Could we improve the link parser ?

slb · October 7, 2004

Below you'll find an exemple of text and link content made to elude content filters but also SC link parser in message body.

----08761910132950075070
Content-Type: text/html;
Content-Transfer-Encoding: 7Bit
&lt;html&gt;
&lt;p&gt;30 2mg Xana&lt;input type="hidden" value=""&gt;x for $119&lt;br&gt;
30 10mg V&lt;input type="hidden" value=""&gt;alium for $119&lt;br&gt;
You don't need a prior prescription! Quick Shipping!&lt;/p&gt;
&lt;br&gt;
&lt;p&gt;http://www.cutler.mangs&lt;input type="hidden" value=""&gt;sis.c&lt;input type="hidden" value=""&gt;om&lt;/p&gt;
&lt;/html&gt;
----08761910132950075070--

Although there is no HREF tag SC could find, the link in the mail is very clear when one read it in html mode and moreover the user could cut and paste the link in his browser: it works !

Would it be possible to first parse the mail with html and then search for URL syntax like "www." or "http://" ?

P.S. Of course this one didn't get through cause I edited myself the spam and put the URL in an HREF tag >:-)

GraemeL · October 7, 2004

P.S. Of course this one didn't get through cause I edited myself the spam and put the URL in an HREF tag >:-)

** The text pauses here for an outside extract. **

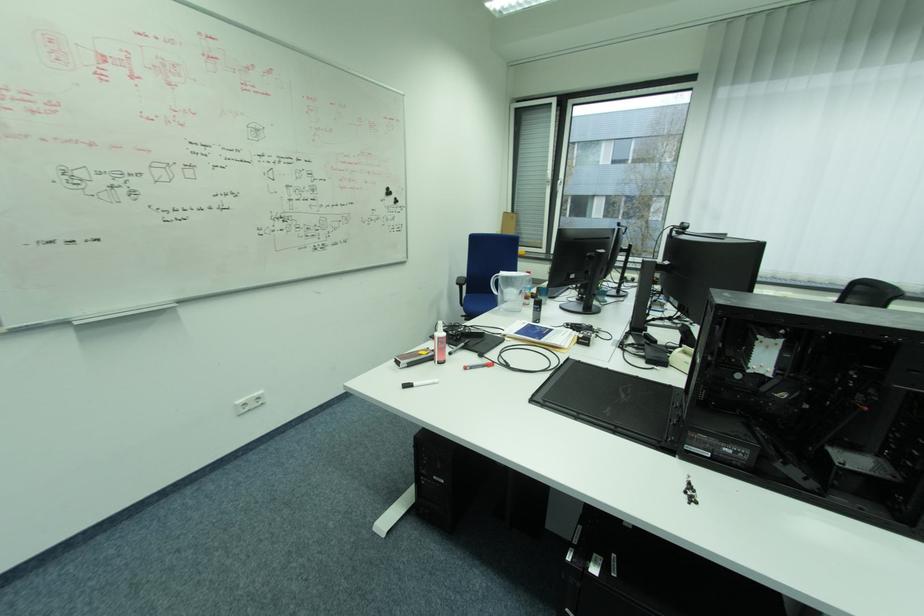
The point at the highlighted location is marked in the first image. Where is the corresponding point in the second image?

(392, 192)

Please note that making material changes to the body to force the parser to find links that it would otherwise ignore is against the rules.

From the web site: Rules - everybody read!

"SpamCop does what it does and doesn't do for a reason. Do not make any material changes to spam before submitting or parsing which may cause SpamCop to find a link, address or URL it normally would not, by design, find."

qjvgpuryy · October 8, 2004

This "links/URLs in text not found" seems to come up a lot, especially when people first start reporting. Should it be in the FAQ (maybe under "Regarding specific reporting problems:")?

GraemeL · October 8, 2004

The OP sent me a message saying that the link I supplied does not work. I accidently sent a link to the mailsc server for email account users. Replacing mailsc with www will fix the problem.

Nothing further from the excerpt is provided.